Make an exact copy of the records below, leaving every image out.

EXERCISE DATA section start

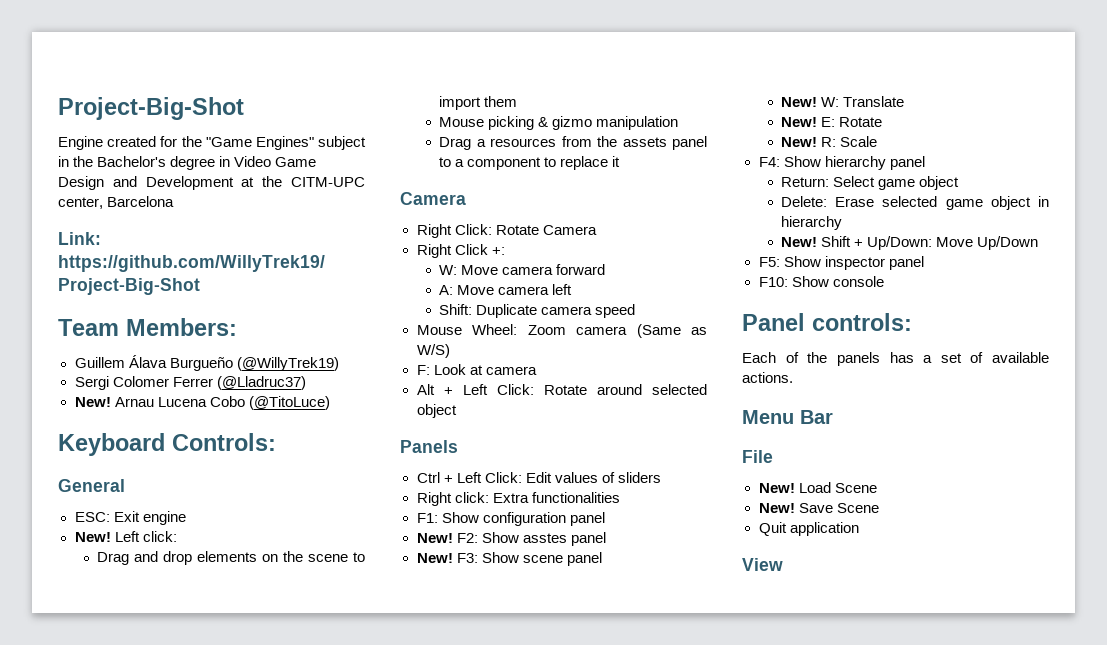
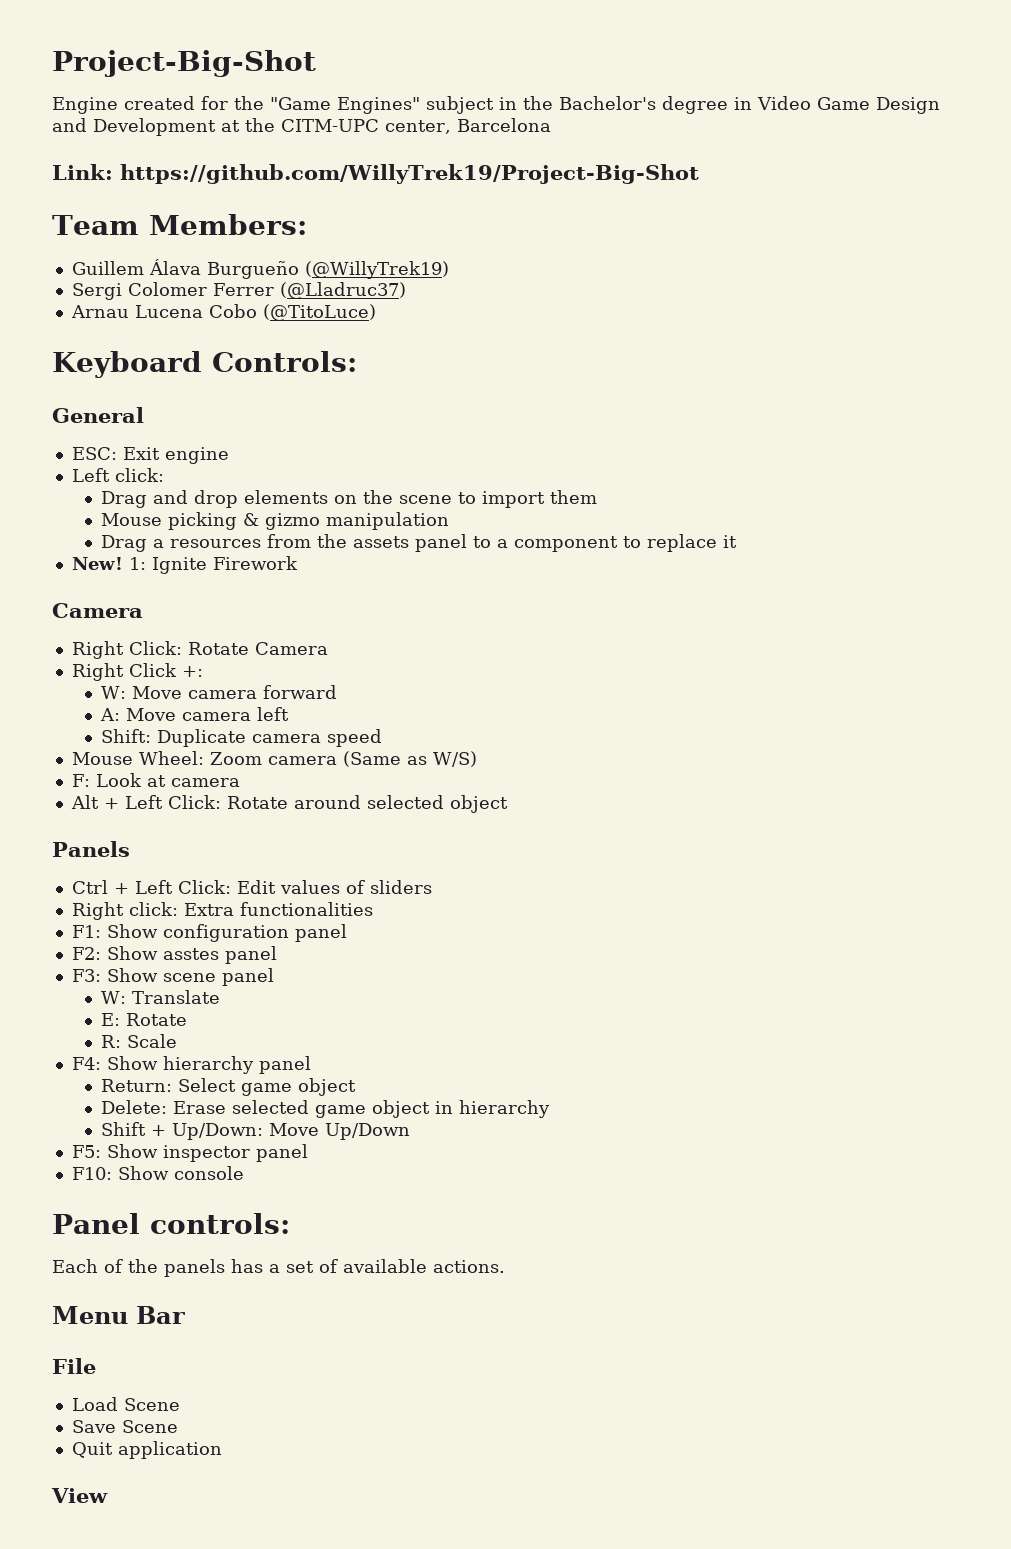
[74,397,111,407] New! -> (406, 290) none
[74,532,111,542] New! -> (229, 455) none
(621, 161) none -> [71,556,298,574] // New! 1: Ignite Firework
[416,533,453,543] New! -> (347, 933) none
[416,553,453,563] New! -> (277, 955) none
[781,97,818,107] New! -> (274, 977) none
[781,117,818,127] New! -> (220, 997) none
[781,137,818,147] New! -> (187, 1019) none
[781,237,818,247] New! -> (550, 1109) none
[758,483,795,493] New! -> (96, 1366) none
[758,503,795,513] New! -> (180, 1404) none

EXERCISE DATA section end

> **ANSWER**:
[74,397,111,407] New! -> (406, 290) none
[74,532,111,542] New! -> (229, 455) none
(621, 161) none -> [71,556,298,574] // New! 1: Ignite Firework
[416,533,453,543] New! -> (347, 933) none
[416,553,453,563] New! -> (277, 955) none
[781,97,818,107] New! -> (274, 977) none
[781,117,818,127] New! -> (220, 997) none
[781,137,818,147] New! -> (187, 1019) none
[781,237,818,247] New! -> (550, 1109) none
[758,483,795,493] New! -> (96, 1366) none
[758,503,795,513] New! -> (180, 1404) none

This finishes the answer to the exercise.